WHAT TO PRODUCE »
Please repeat every record below exactly as written, but leave out the pictures.

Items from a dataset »

-----

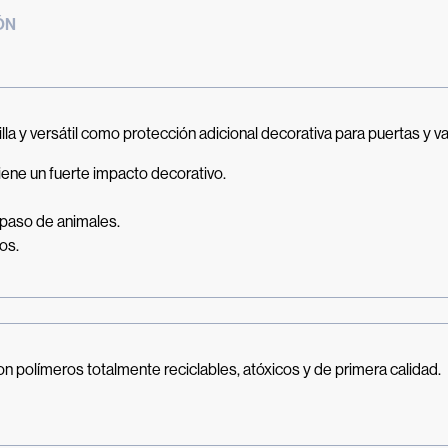
ÓN
 y versátil como protección adicional decorativa para puertas y val
iene un fuerte impacto decorativo.
l paso de animales.
os.
on polímeros totalmente reciclables, atóxicos y de primera calidad.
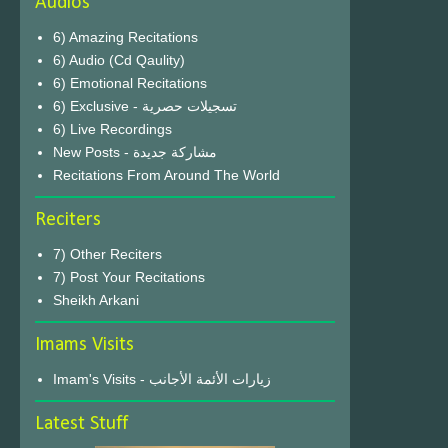
Audios
6) Amazing Recitations
6) Audio (Cd Qaulity)
6) Emotional Recitations
6) Exclusive - تسجيلات حصرية
6) Live Recordings
New Posts - مشاركة جديدة
Recitations From Around The World
Reciters
7) Other Reciters
7) Post Your Recitations
Sheikh Arkani
Imams Visits
Imam's Visits - زيارات الأئمة الأجانب
Latest Stuff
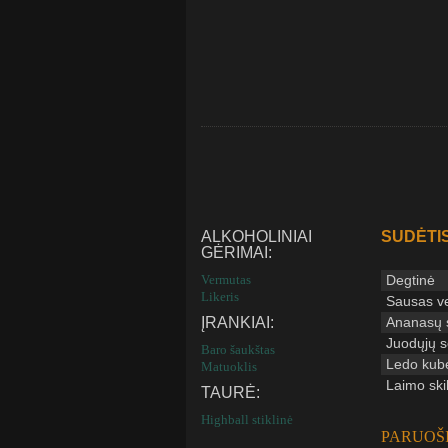
ALKOHOLINIAI
SUDĖTIS
GĖRIMAI:
Vermutas
Degtinė
Likeris
Sausas v
ĮRANKIAI:
Ananasų s
Juodųjų se
Baro šaukštas
Ledo kube
Matuoklis
Laimo skil
TAURĖ:
Highball stiklinė
PARUOŠ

-----

WRITTEN SOLUTION »
ÓN
 y versátil como protección adicional decorativa para puertas y val
iene un fuerte impacto decorativo.
l paso de animales.
os.
on polímeros totalmente reciclables, atóxicos y de primera calidad.
Audios
6) Amazing Recitations
6) Audio (Cd Qaulity)
6) Emotional Recitations
6) Exclusive - تسجيلات حصرية
6) Live Recordings
New Posts - مشاركة جديدة
Recitations From Around The World
Reciters
7) Other Reciters
7) Post Your Recitations
Sheikh Arkani
Imams Visits
Imam's Visits - زيارات الأئمة الأجانب
Latest Stuff
ALKOHOLINIAI
SUDĖTIS
GĖRIMAI:
Vermutas
Degtinė
Likeris
Sausas v
ĮRANKIAI:
Ananasų s
Juodųjų se
Baro šaukštas
Ledo kube
Matuoklis
Laimo skil
TAURĖ:
Highball stiklinė
PARUOŠ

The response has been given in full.